Ms. Lank: I disagree with your statement "the definition of market value boils down to what someone will pay." Market value's true definition includes: equally motivated buyer and seller, the highest price a reasonable buyer will pay, and the lowest a reasonable seller will take. -- R.C.H.
Answer: Unfortunately, the column is limited in space and there's almost always more that could be said.
"What someone will pay" takes only four words -- you gave me 21 words. And for a really accurate definition, we'd also need "with both buyer and seller fully informed about the uses to which the property can be put" and "neither party under duress" with examples of what "under duress" might mean. Then something about the requirement being an arm's length transaction. We'd need to explain "arm's length": a transaction between relative strangers, each trying to do the best for himself or herself.
It'd be helpful to include examples of sales that weren't an arm's length, perhaps between employer and employee or father and son and so on and on. And there goes the whole 800-word column.
I'm still willing to defend "what someone will pay" as a handy definition.
HE DIDN'T REFINANCE
Ms. Lank: What are my granddaughter's options? She and her husband divorced, and the decree stated the husband could have the house provided he refinanced or sold within 90 days. Both parties are on deed and mortgage. Ninety days have passed, but he never attempted to sell or refinance.
She moved out 10 months ago and recently learned that the ex-husband has caused considerable damage (holes in walls, carpets ruined by pit bull, damage to exterior siding and lawn by dogs). Prior to divorce, the house was probably worth slightly more than the mortgage amount. -- J.H.B.
Answer: And that's certainly when it should have been sold, before the divorce was finalized.
About all I can offer your granddaughter is sympathy. I'm printing your letter mainly to alert anyone contemplating a divorce or a breakup that mortgage companies don't have to pay any attention to a divorce decree. Until the loan is paid off, anyone who signed the documents is personally responsible for the whole debt. That would be true even if your granddaughter were no longer a co-owner.
She should consult her divorce attorney or another lawyer. I hope they have something to suggest. My guess is that she's just out of luck. I can't see that it's worth trying to take sole ownership, and there may not be much point in trying to sue her ex for damages. She'll be lucky if he continues to make payments, so her credit score won't be hurt.
OFFICE OR APARTMENT
Edith: What is more valuable when selling a house: having two living spaces or one living space and a home office/fourth bedroom? Also in the master bathroom, is it better to have a bathtub or a second sink? -- e-mail
Answer: At resale, a small in-law apartment would probably be worth more than an extra bedroom. But before you do anything, make sure your local zoning allows it.
A tub or extra sink is pretty much a matter of personal choice, assuming the house already has a bathtub somewhere else. It'd be hard to sell a house that had no tub at all.
MORE ON FHA 203(k)
Good Morning, Ms.
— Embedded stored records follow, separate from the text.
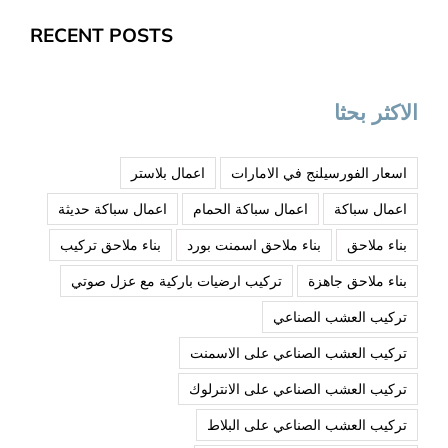
RECENT POSTS
الاكثر بحثا
اسعار الفورسيلنج في الامارات
اعمال بلاستر
اعمال سباكة
اعمال سباكة الحمام
اعمال سباكة حديثة
بناء ملاحق
بناء ملاحق اسمنت بورد
بناء ملاحق تركيب
بناء ملاحق جاهزة
تركيب ارضيات باركية مع عزل صوتي
تركيب العشب الصناعي
تركيب العشب الصناعي على الاسمنت
تركيب العشب الصناعي على الانترلوك
تركيب العشب الصناعي على البلاط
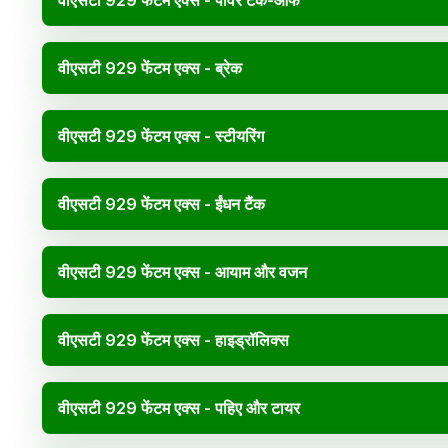
वीएसटी 929 फेंटम एक्स - पावर टेक-ऑफ
वीएसटी 929 फेंटम एक्स - ब्रेक
वीएसटी 929 फेंटम एक्स - स्टीयरिंग
वीएसटी 929 फेंटम एक्स - ईंधन टैंक
वीएसटी 929 फेंटम एक्स - आयाम और वजन
वीएसटी 929 फेंटम एक्स - हाइड्रॉलिक्स
वीएसटी 929 फेंटम एक्स - पहिए और टायर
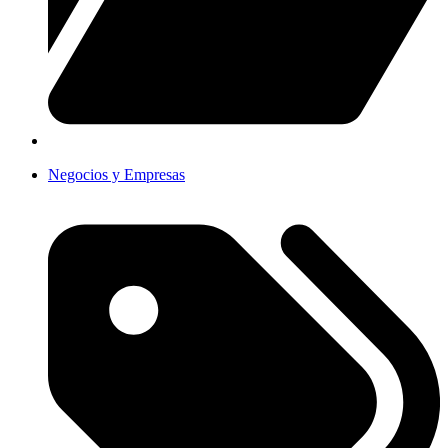
Negocios y Empresas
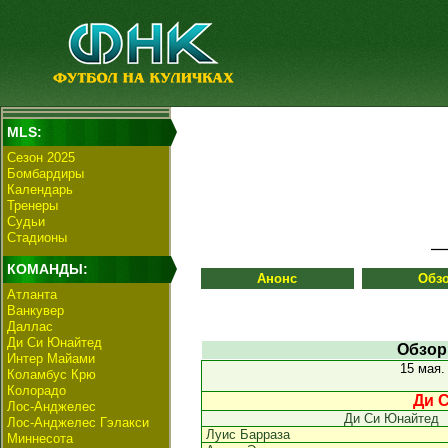
MLS:
Сезон 2025
Бомбардиры
Календарь
Тренеры
Судьи
Стадионы
КОМАНДЫ:
Анонс
Обз
Атланта
Ванкувер
Даллас
Ди Си Юнайтед
Обзор
Интер Майами
15 мая
Коламбус Крю
Колорадо
Ди С
Лос-Анджелес
Ди Си Юнайтед
Лос-Анджелес Гэлакси
Луис Барраза
Миннесота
Lank. I am writing in response to the letter with the headline, "cash buyer needed for home with bad roof." This is absolutely a prime candidate for a 203(k) loan program, which lends money not only to buy the property but also to repair it.
Guidelines for qualification are the same for the better-known FHA program: down payment is 3.5 percent and appraisals are based on future value after repairs are made. Get this, there is also a 10 percent variance factor allowed if the appraisal comes in a bit short.
The FHA 203(k) program is powerful to get distressed properties sold and allows homebuyers to take advantage of securing a good deal and transforming it into a great home. Also, current homeowners can use this program to finance home repairs and renovations. -- R.G., loan officer.
Another lender writes:
Dear Edith: As a licensed mortgage loan originator, I wanted to point out the FHA's 203(k) program is specifically designed for this type of situation. If a home needs repair(s) (in this case, a roof), and the buyer can qualify under FHA's underwriting guidelines, this is a very easy situation to address.
The buyer just needs to find a real estate agent who is familiar with FHA and has a relationship with a lender/broker that can guide/educate the buyer(s) and navigate FHA's 203(k) rehabilitation loan. -- C.B.